Allocation & Parallelism#

GPU Allocation#

GPU allocation is controlled by the allocation_mode CLI parameter. The most common pattern looks like "sglang.d2t2p1+d1t4p1", which means:

  • The first 4 GPUs are allocated to SGLang for inference with:

    • 2-way tensor parallelism

    • 2-way data parallelism

  • The remaining GPUs are allocated for training with 4-way tensor parallelism

Parallelism Strategies#

Training#

AReaL supports three parallelism strategies for dense models, similar to Megatron:

  • Data Parallelism: Uses Megatron’s DistributedDataParallel with AReaL’s balanced DP partitioning algorithm (SequenceSample.split)

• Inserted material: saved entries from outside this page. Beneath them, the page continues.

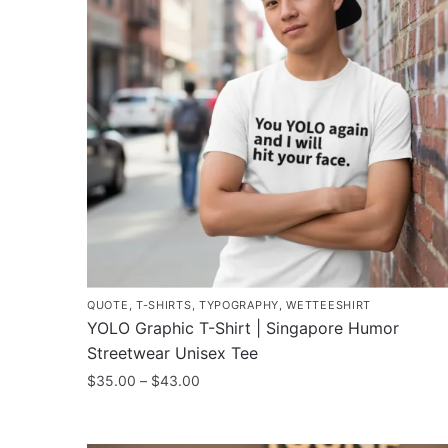
options
may
be
chosen
on
the
product
page
QUOTE
,
T-SHIRTS
,
TYPOGRAPHY
,
WETTEESHIRT
YOLO Graphic T-Shirt | Singapore Humor
Streetwear Unisex Tee
Price
$
35.00
–
$
43.00
range:
This
$35.00
product
through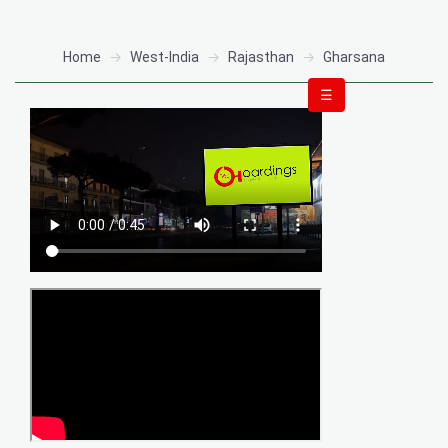
Home
West-India
Rajasthan
Gharsana
☰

  • Tensor Parallelism: Fully replicates Megatron’s ColumnParallelLinear and RowParallelLinear

  • Pipeline Parallelism: Developed in-house with 1F1B scheduling (planned to be replaced with an open-source implementation due to maintenance challenges)

Inference#

AReaL supports SGLang inference with intra-node tensor parallelism and customized data parallelism.

Parameter Partitioning#

Each model worker holds multiple model shards based on the allocation configuration.

Example: With 4 GPUs configured as:

  • Actor model: First half GPUs with tensor parallelism

  • Critic model: Second half GPUs with pipeline parallelism

  • Reference model: All GPUs with tensor and pipeline parallelism

The parameter distribution would be:

Torch NCCL Communication Groups#

During experiments, the following NCCL communication groups are created:

  1. Global group: Includes all experiment GPUs (created in global_comm.py)

  2. Parallelism Group: 3D parallel communication groups for a specific model (may match global group or be a subset, created in topology.py)

  3. Data transfer groups: Groups between all data-parallel processes of any two models for data transfer (created in data_manager.py)

Parallelism Ranks#

Each model worker has a unique GPU index, but may have different parallel strategy coordinates under different model names (actor, critic, etc.).

Example: GPU 2 might have:

  • TP rank 1 for actor model

  • TP rank 0 for reference model

Parallel strategy coordinates are maintained in realhf.base.constants and accessed via:

with constants.model_scope(ModelName("actor", 0)):
    dp_rank1 = constants.data_parallel_rank()
with constants.model_scope(ModelName("ref", 0)):
    dp_rank2 = constants.data_parallel_rank()

Note: Interface and backend methods are automatically called within a model scope, so the context manager can be omitted in those implementations.